Joe Ely, singer/songwriter and member of The Flatlanders, died Monday at his home in Taos, New Mexico, according to his publicist. He had suffered from Lewy Body Dementia, Parkinson’s and pneumonia.
Born in 1947 in Amarillo, Texas, Ely’s music career began in the 1970s, helping to shape what would become known as alt-country and Americana, both as a solo artist and with his bandmates Jimmie Dale Gilmore and Butch Hancock. The trio released their first album in 1971 to little fanfare, and it would be three decades before their second, as each followed their own solo path in the interim.
Ely left Texas for for New York, returning soon after to work as an animal wrangler for Ringling Brothers Circus. “I herded the llamas and walked in the parade with the world’s smallest horse,” he told Paste in 2015. “We hit every town in Texas, New Mexico and Oklahoma. Then I got kicked by a horse and decided to go back to Lubbock and start a band. I had enough of the glamorous life.”
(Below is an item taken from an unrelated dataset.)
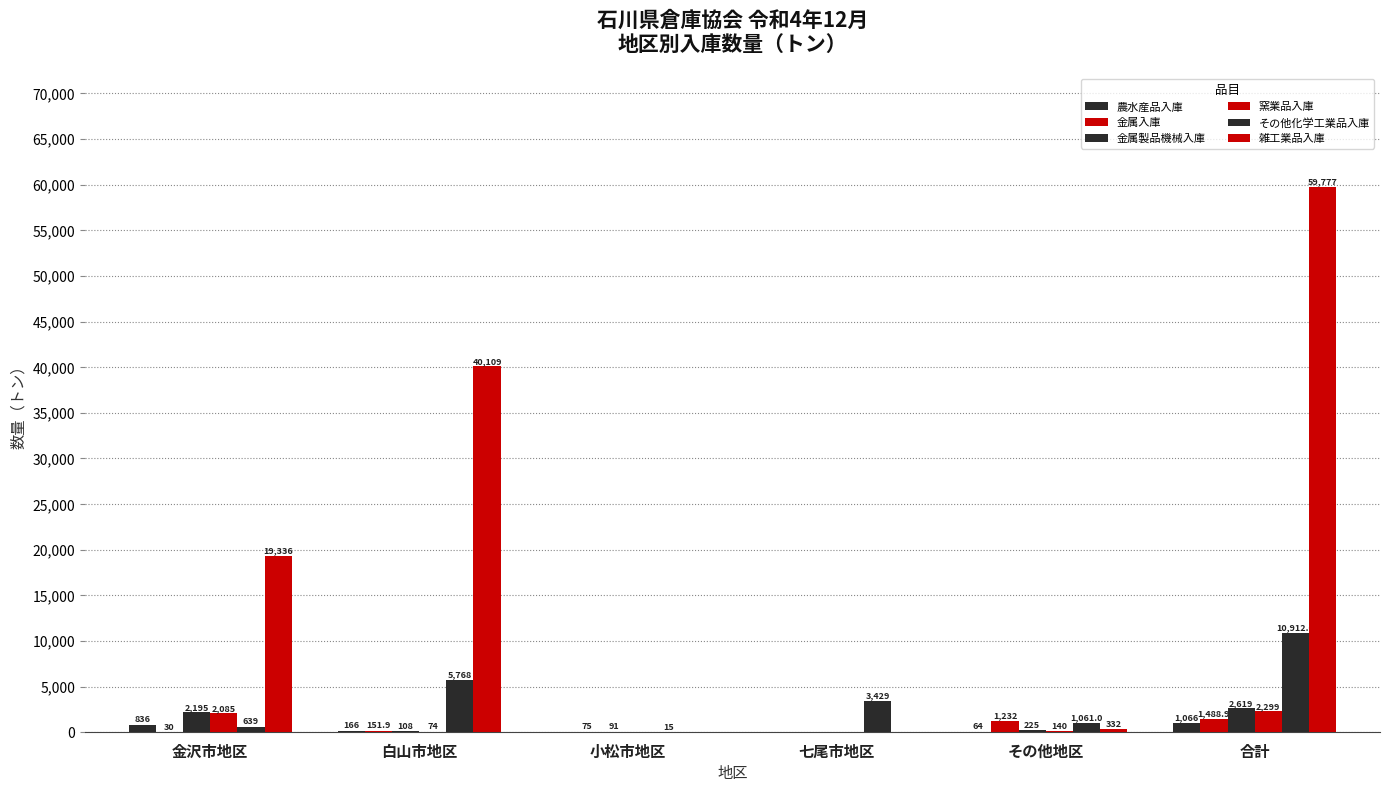

At which category does the chart reach its minimum across all series?

小松市地区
He released his first solo album with MCA records in 1977, traveling to London where he met The Clash, eventually singing back-up vocals on “Should I Stay or Should I Go?” It was just one example of his genre-busting inclinations, performing in his career with Bruce Springsteen, The Chieftains, Uncle Tupelo, Lyle Lovett and German composer Eberhard Schoener. “An East London band connecting to a group from Lubbock, Texas is a pretty vast jump as a cultural exchange,” Ely said. “They really like rockabilly and old gunfighter ballads. Before Joe [Strummer] died we planned to go into Mexico and record an album together using Mexican musicians. But then he died the next year. It’s sad we never got to do that. He left this world way too soon.”
The “Lord of the Highway” recorded 17 solo studio albums, becoming an integral part of Austin’s music scene, and reunited with his bandmates in the 2000s to record three more.
“Working with the Flatlanders has been a crazy experience,” Ely said in that 2015 interview. “We get together every three or four years and throw around ideas and see if anything sticks. We don’t think of it as a band. We think of it as a group of friends who gets together every once in a while. That’s probably why we have stayed friends as long as we have. So many bands do two records and then break up. It took us 30 years to do two records. The Flatlanders lived its career in reverse. It’s crazy.”
He is survived by his wife Sharon Thomas and their daughter Maria Elena Ely, who were with him when he passed.